一九四七年、わが国の平均余命が五〇歳を超えた。六五歳以上が高齢者。高齢者人口が全体の七%を超えたのが一九七〇年で高齢化社会に入った。同一四%超が一九九五年で高齢社会、同二一%超が二〇〇七年で超高齢社会。いまは二三・三%、超高齢社会はまだまだ進む。
私が高齢化問題に気づいたのは一九七〇年。先進的な大企業が定年を六〇歳にし始めたばかりだった。高齢化は現在の青年の問題だと訴えて組織内で中高年対策に着手した。組織は五万人、四〇歳以上がざっと一万人。賃金も処遇も大切だが、なにより意識改革をしなくてはならない。まだ二十代半ばの若造が親世代の先輩相手に講演を重ねた。
以来四〇年以上、気づけば自分が古稀目前だ。ううむ。
おこがましいのは承知であるが、高齢者は超高齢社会の主人公だ。どんな境遇にあろうとも、高齢者が善戦敢闘の美学をもたねば社会の活力が減退する。一・二億人分の一の元気を分担せにゃならない。
時代の元気を作るのは誰でもない、自分の人生である。自分の元気を作るのは誰でもない、自分自身である。高齢者は若者の未来の姿である。青年の国には青年の活力が、超高齢社会にはいぶし銀の輝きがあるようにせにゃならない。

→ **抽出データ**
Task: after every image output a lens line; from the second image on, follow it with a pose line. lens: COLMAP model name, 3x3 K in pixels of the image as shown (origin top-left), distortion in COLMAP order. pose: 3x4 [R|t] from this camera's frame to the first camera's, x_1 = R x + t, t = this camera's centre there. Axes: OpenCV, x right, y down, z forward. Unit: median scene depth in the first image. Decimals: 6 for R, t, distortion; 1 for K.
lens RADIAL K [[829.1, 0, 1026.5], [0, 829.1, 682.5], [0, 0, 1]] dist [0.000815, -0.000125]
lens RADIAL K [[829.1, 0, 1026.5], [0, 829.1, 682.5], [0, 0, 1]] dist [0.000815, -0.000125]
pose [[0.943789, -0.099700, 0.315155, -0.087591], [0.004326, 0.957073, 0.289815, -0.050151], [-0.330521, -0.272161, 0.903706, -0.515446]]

* * *

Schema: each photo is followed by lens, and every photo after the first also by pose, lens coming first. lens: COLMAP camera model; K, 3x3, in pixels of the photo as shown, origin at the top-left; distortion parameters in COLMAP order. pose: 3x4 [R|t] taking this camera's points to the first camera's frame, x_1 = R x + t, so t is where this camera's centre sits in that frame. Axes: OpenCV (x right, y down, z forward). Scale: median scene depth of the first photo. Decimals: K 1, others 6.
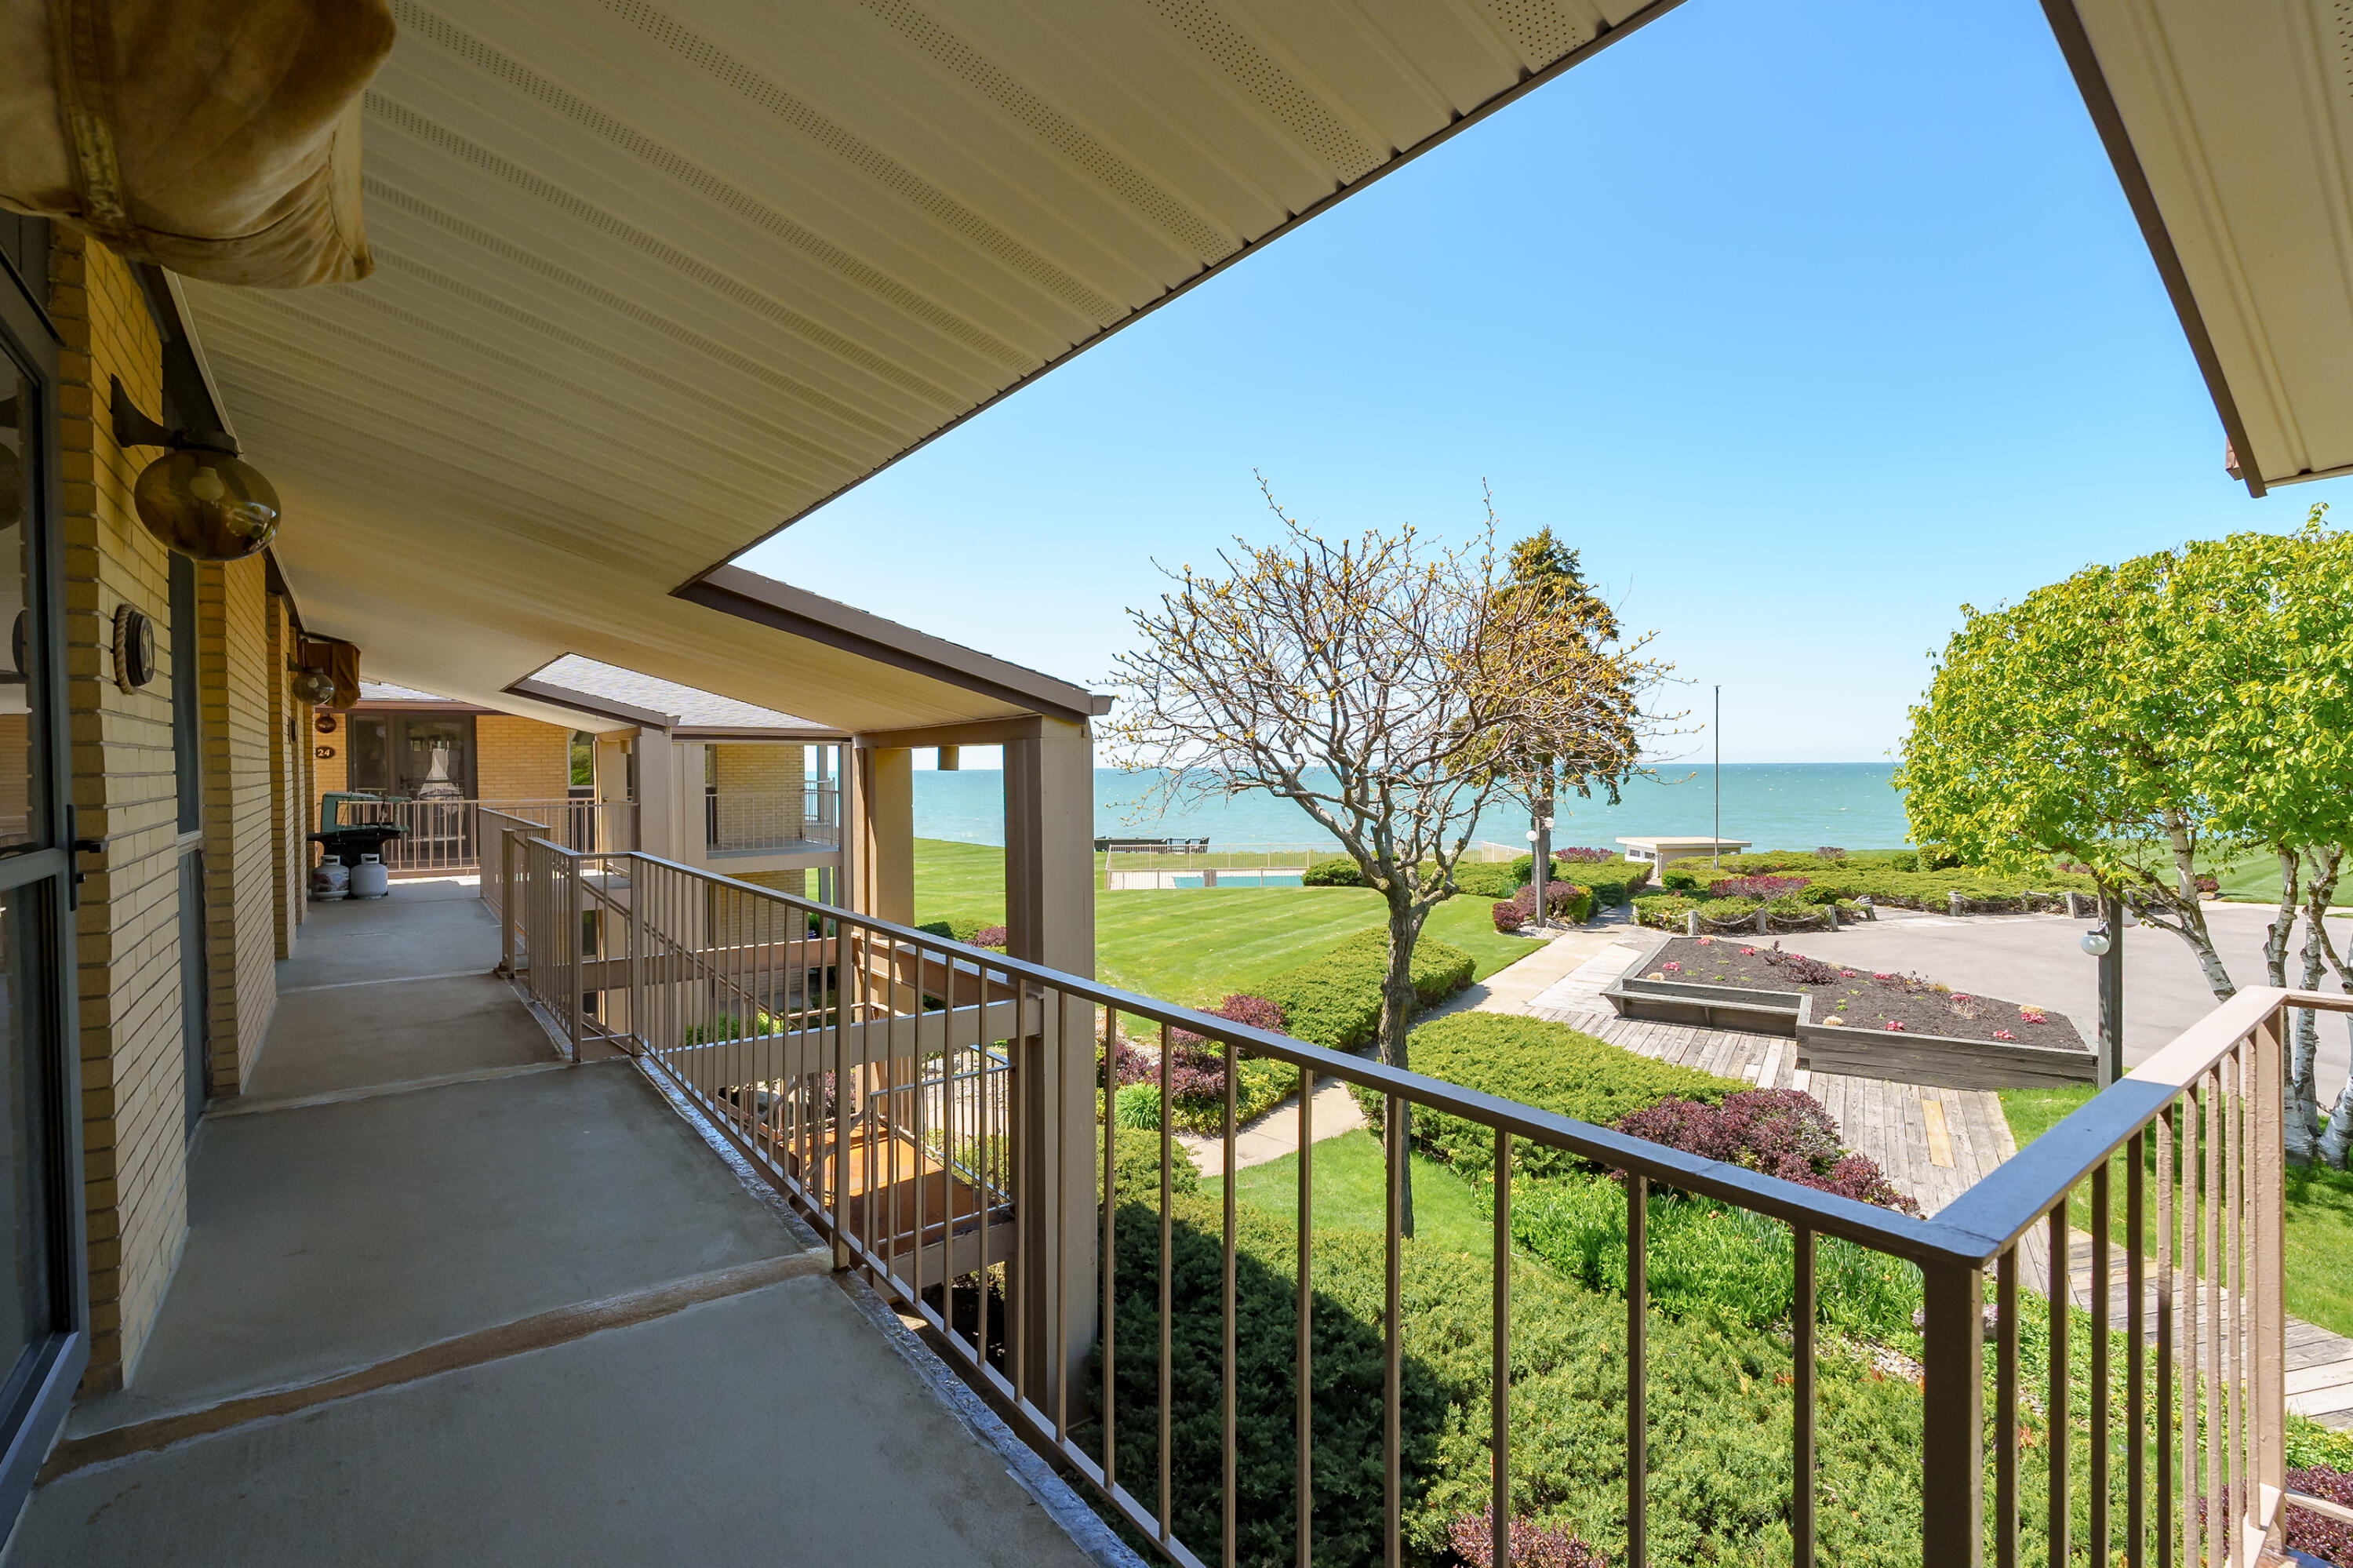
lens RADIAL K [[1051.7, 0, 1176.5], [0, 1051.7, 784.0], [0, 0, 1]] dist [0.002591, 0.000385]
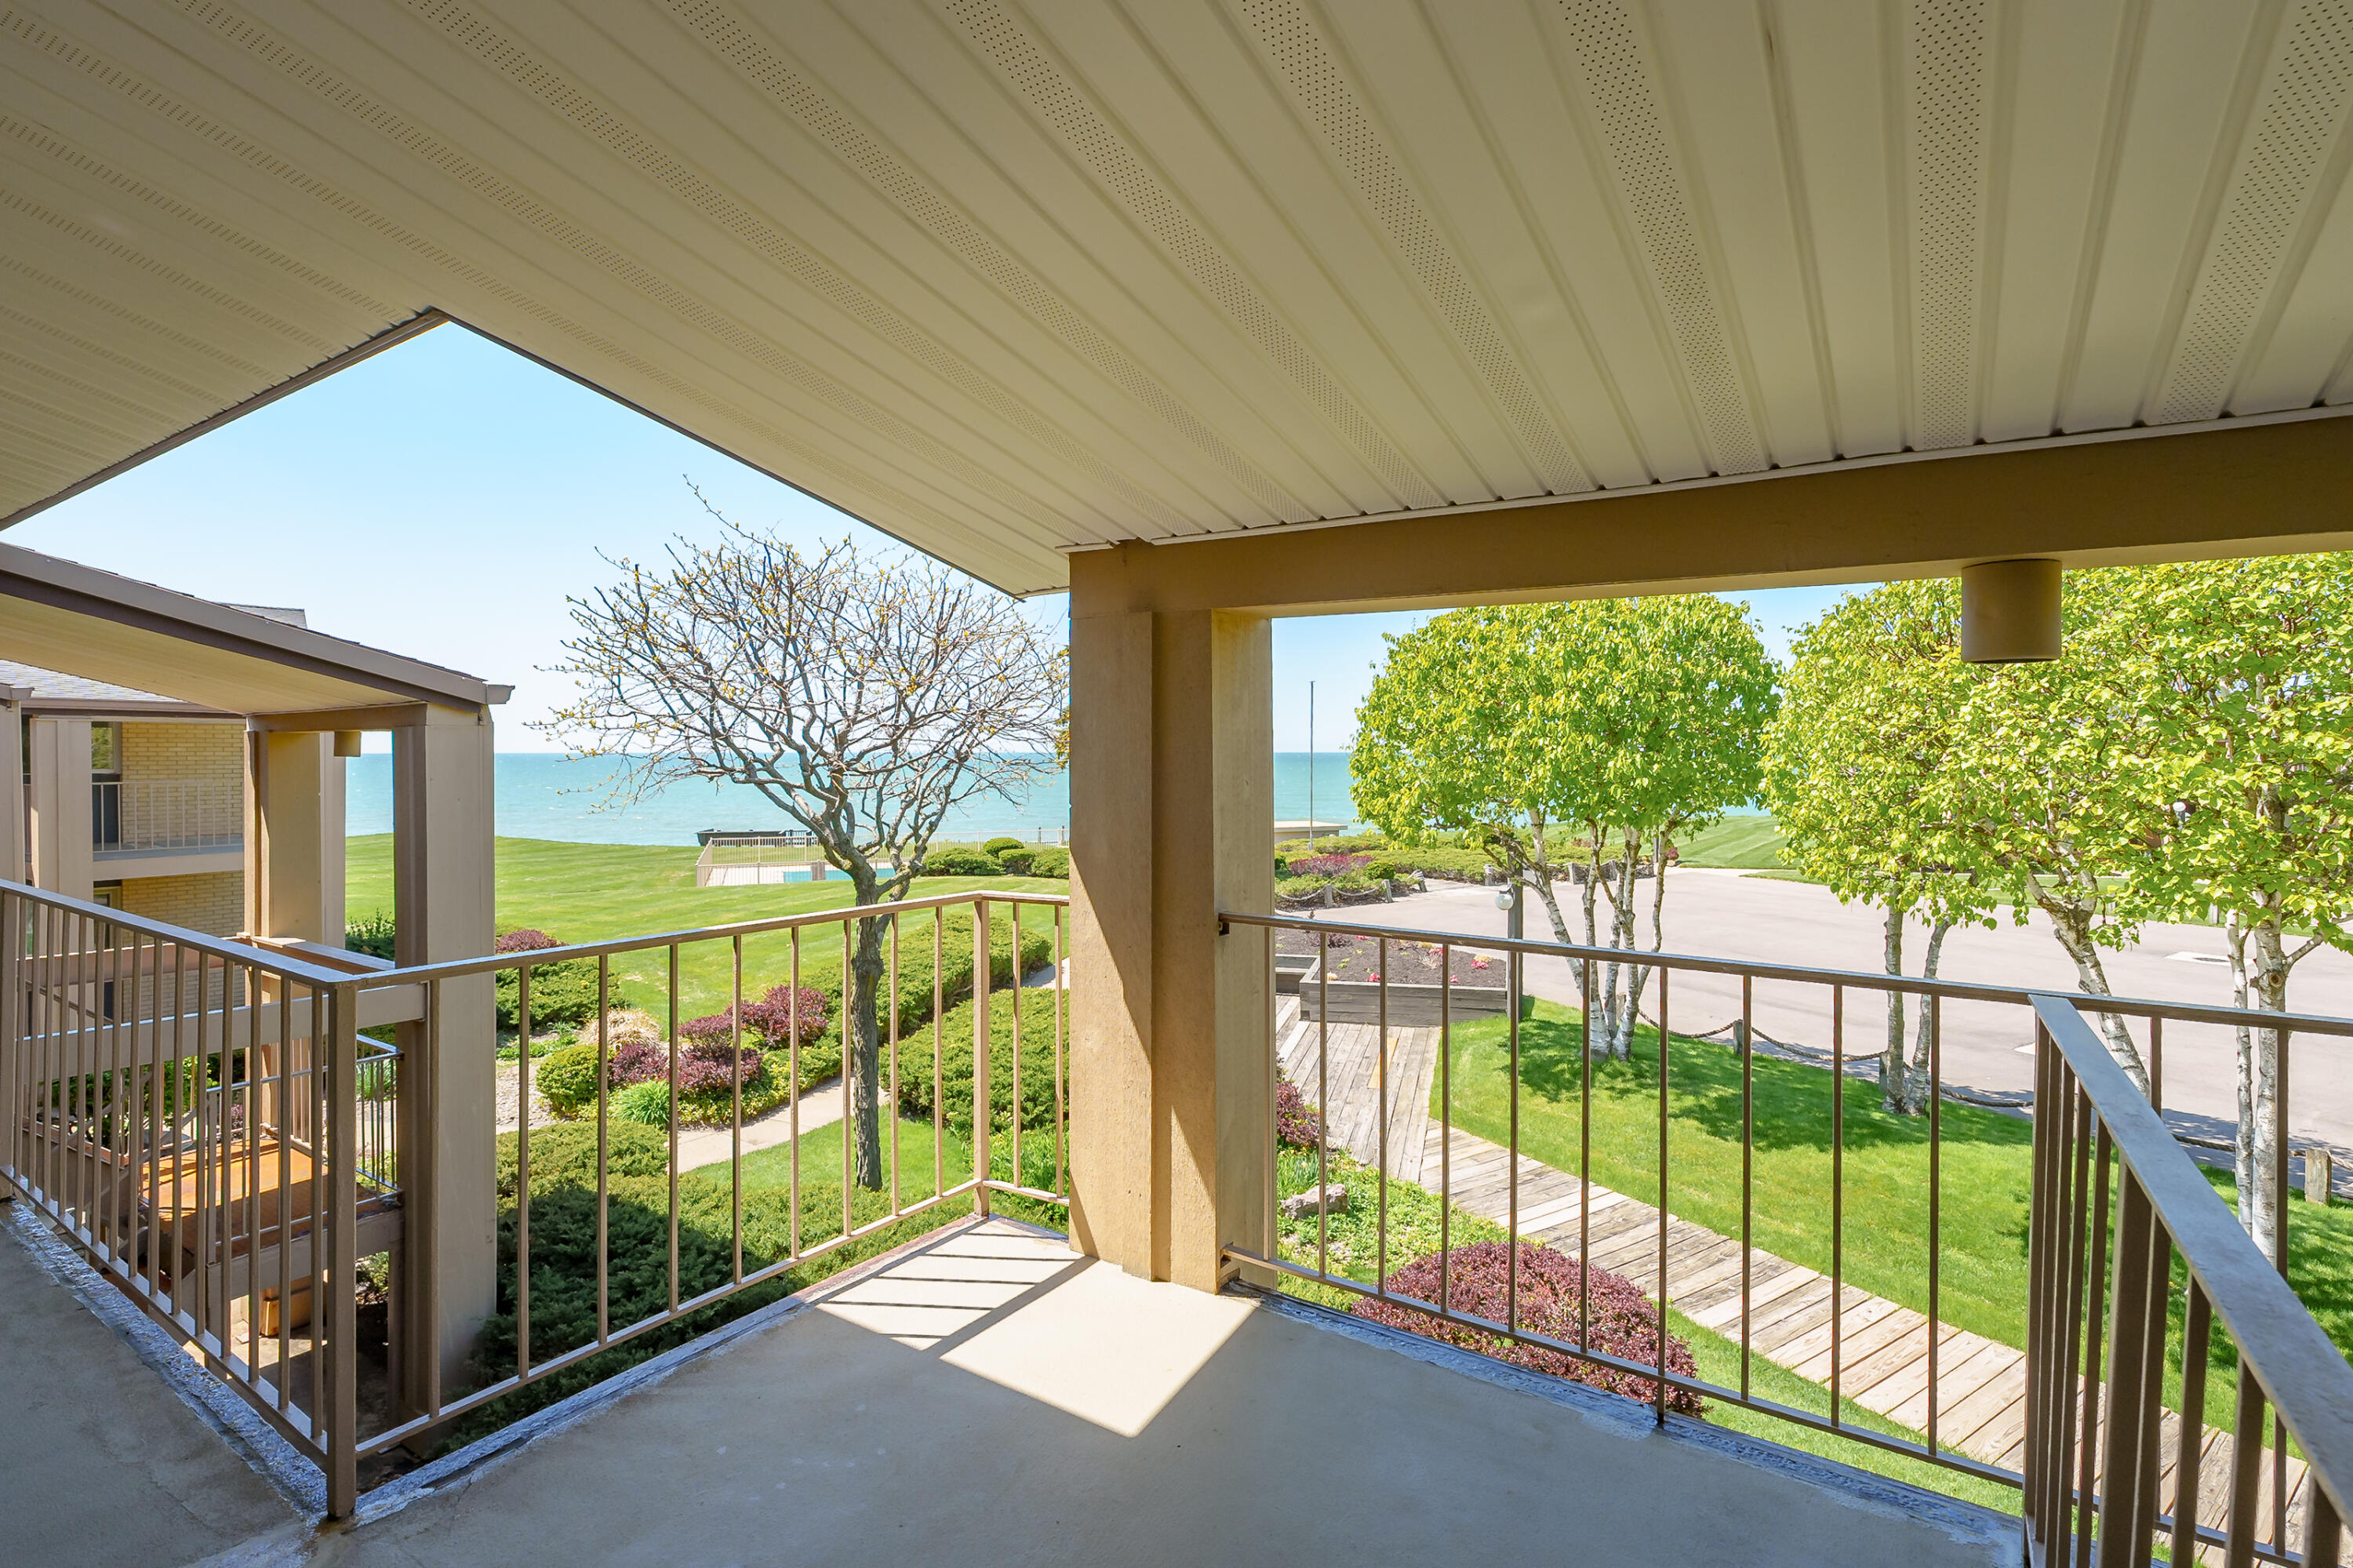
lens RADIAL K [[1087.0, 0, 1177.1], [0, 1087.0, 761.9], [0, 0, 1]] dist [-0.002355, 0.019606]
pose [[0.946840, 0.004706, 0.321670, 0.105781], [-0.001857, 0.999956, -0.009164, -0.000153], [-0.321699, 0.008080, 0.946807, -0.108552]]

→ **課題の指示**
超高齢社会について述べた文章を、最後の一文の後から書き進めること。

→ **課題の解答**
第二の人生という言葉がある。しかし人生は一つである。生まれてから人生一直線だ。生活の糧を稼ぐ仕事から引退しようが、しまいが、人生においては誰もが生涯現役である。人生は自由である。ならば人生に正解はない。もし人生に正解があるならばすでに人間は自由ではない。すべての人生が挑戦であり、試行錯誤である。
いまは確かに大変な時代だろう。もっとよい時代があるかもしれないけれど、これはわれわれ一人ひとりの時代である。状況にひたすら対応するだけではなく、状況を変えねばならない。先人たちが状況を開拓し、改革してきたから今日の文化文明が築かれたのだから。
「生きる力」という。それは、「どんな境遇にあっても、簡単に音を上げない。目を逸らさない。真剣・執拗に闘っている限り敗北はしないのだ」という精神だと思う。高齢者が後世代に見せたい背中はこれだと思うのです。